En Estados Unidos la sociología ha introducido el concepto de “kill line” (la línea de la muerte) para describir que una gran parte de su población camina hacia la marginación. Cualquier imprevisto vital pone a millones de personas al borde del abismo: la ruina más absoluta seguida de la mendicidad en la calle.
En el centro de la crítica está la monopolización de la economía, donde tres empresas controlan la agricultura y la distribución de alimentos en Estados Unidos, que eliminan la competencia y transforman la vida cotidiana en oportunidades de lucro para el capital.
Los salarios se han estancado a pesar del aumento de la productividad. Los bajos salarios obligan a 8,4 millones de estadounidenses a recurrir al pluriempleo para llegar a fin de mes y los trabajadores de empresas gigantescas como Walmart o Amazon a menudo dependen de la asistencia alimentaria del gobierno para lograr sobrevivir.
En la década de los ochenta el presidente Reagan inició el desmantelamiento de las redes de seguridad social (reducciones en las prestaciones por desempleo, la Seguridad Social y la inversión pública en educación).
La Universidad de California era gratuita en 1972, pero Reagan introdujo tasas para “motivar” a los estudiantes porque nada puede ser gratuito. Esto expuso a los trabajadores a desastres económicos irreversibles.

■ ■ ■ ■ ■ ■ ■

# Tareas del ejercicio:
A – Según el texto extraído, ¿cuántos estadounidenses se ven obligados a recurrir al pluriempleo para llegar a fin de mes?
B – Indique todos los ámbitos en los que, según el texto extraído, hubo reducciones durante el desmantelamiento de las redes de seguridad social que inició Reagan.
Para resolver el ejercicio, básese exclusivamente en el texto extraído.

(Datos almacenados)
■ ■ ■ ■ ■ ■ ■

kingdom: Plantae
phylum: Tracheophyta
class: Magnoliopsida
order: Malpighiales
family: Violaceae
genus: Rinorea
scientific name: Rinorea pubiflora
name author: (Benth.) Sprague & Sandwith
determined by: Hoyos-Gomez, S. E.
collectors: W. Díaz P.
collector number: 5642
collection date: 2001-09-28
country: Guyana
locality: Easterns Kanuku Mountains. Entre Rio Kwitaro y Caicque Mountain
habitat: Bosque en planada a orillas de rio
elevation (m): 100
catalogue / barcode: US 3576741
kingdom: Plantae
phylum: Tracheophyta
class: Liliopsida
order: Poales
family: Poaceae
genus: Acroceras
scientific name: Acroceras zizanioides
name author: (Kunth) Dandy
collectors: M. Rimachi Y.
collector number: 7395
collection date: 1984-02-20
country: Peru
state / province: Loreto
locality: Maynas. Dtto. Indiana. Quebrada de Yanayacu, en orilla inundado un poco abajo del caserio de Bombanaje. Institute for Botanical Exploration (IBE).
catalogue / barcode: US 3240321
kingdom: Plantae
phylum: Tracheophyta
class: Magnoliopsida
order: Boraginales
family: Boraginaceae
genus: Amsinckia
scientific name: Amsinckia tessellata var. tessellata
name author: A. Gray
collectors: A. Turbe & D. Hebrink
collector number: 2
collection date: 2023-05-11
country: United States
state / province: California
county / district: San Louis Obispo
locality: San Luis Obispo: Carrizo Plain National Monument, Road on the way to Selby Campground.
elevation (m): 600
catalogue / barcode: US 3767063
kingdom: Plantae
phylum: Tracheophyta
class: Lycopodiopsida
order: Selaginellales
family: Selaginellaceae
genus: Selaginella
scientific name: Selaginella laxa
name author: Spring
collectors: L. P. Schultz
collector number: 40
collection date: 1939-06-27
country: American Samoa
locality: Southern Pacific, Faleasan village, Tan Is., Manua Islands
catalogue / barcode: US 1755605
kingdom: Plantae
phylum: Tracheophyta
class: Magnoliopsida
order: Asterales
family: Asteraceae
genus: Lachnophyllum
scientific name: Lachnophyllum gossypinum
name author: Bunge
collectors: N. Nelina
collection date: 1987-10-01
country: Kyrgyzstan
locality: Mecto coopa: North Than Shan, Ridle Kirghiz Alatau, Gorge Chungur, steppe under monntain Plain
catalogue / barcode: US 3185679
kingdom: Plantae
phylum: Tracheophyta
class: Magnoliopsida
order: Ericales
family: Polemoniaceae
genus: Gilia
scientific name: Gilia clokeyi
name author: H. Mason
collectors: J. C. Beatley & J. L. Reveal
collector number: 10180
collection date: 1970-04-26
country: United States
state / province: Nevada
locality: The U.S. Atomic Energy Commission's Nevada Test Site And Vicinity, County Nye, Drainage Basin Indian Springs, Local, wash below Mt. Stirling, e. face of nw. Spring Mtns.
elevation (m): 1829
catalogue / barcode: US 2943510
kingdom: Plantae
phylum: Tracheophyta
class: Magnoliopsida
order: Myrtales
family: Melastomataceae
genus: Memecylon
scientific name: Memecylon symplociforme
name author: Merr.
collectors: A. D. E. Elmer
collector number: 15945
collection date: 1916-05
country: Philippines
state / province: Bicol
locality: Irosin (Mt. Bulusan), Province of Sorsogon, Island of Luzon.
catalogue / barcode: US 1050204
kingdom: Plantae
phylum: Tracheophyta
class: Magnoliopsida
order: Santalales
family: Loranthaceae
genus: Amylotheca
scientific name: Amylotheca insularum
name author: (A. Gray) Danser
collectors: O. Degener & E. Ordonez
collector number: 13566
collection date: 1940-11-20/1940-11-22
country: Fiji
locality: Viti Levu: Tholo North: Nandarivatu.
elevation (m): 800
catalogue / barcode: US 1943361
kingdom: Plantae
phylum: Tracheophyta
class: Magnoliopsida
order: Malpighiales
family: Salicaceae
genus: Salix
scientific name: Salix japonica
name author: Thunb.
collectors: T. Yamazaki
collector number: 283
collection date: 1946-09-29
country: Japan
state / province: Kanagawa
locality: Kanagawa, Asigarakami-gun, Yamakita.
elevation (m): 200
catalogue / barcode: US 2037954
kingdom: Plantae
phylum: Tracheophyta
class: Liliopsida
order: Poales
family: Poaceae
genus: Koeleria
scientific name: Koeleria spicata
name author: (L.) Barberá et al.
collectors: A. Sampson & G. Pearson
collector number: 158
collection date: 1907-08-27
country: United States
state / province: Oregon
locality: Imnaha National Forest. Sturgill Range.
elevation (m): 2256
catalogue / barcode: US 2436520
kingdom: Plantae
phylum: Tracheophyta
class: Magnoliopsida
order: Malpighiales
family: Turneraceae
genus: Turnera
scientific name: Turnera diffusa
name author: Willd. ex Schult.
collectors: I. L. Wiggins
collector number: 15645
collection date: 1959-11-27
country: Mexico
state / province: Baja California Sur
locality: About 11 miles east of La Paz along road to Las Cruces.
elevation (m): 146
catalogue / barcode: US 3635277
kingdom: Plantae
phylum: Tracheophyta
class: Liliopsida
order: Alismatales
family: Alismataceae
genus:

■ ■ ■ ■ ■ ■ ■

# Resultados del ejercicio:
A – 8,4 millones de estadounidenses.

B – Las prestaciones por desempleo, la Seguridad Social y la inversión pública en educación.